The furore began after Hersch started a petition in protest over Tutu’s call last year that the Cape Town Opera Company withdraw from performances planned in Israel because Palestinians would not have equal access to the shows.
It branded the Nobel Peace Prize laureate “bigoted” and accused him of trying to “hijack” the language of apartheid.
The petition reads in part: “We the undersigned, with deep regret, do respectfully demand the resignation or termination of Archbishop Emeritus Desmond Tutu as a Patron of the Cape Town Holocaust Centre and the Johannesburg Holocaust and Genocide Centre.”
‘Disagreements should be debated openly’
They claim Tutu has made anti-Israel and anti-Semitic statements for over two decades.

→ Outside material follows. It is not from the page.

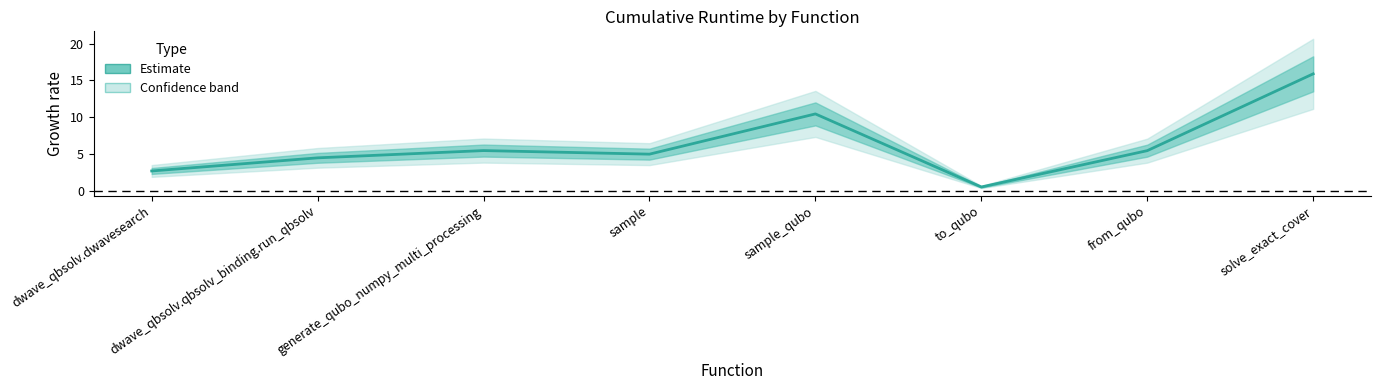

What is the sum of the values at sample_qubo and dwave_qbsolv.dwavesearch?

13.1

“Archbishop Emeritus Tutu’s most recent endeavours at coercing world academic institutions to cut ties with those in Israel as well as his most recent attempt to stop the Cape Town Opera Company from performing in Israel are only the most recent examples of Archbishop Tutu’s anti-Israel behaviour. Archbishop Tutu’s support for the sanctions campaign against Israel is morally repugnant because it is based on horrific and grotesquely false accusations against the Jewish people.”

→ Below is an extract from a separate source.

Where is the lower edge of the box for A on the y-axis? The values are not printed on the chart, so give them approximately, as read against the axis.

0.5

With 398 signatories to that petition by 3pm on Thursday, a counter-petition launched by members of Open Shuhada Street—an activist organisation campaigning for rights in Israel and the Palestinian territories—in support of Tutu, had garnered online support from 2 501 signatories.
The counter-petition stated: “Disagreements should be debated openly, but these personal attacks are totally unacceptable.”
The federation said the centre in Cape Town had been an “outstanding success” in its 10 years of existence.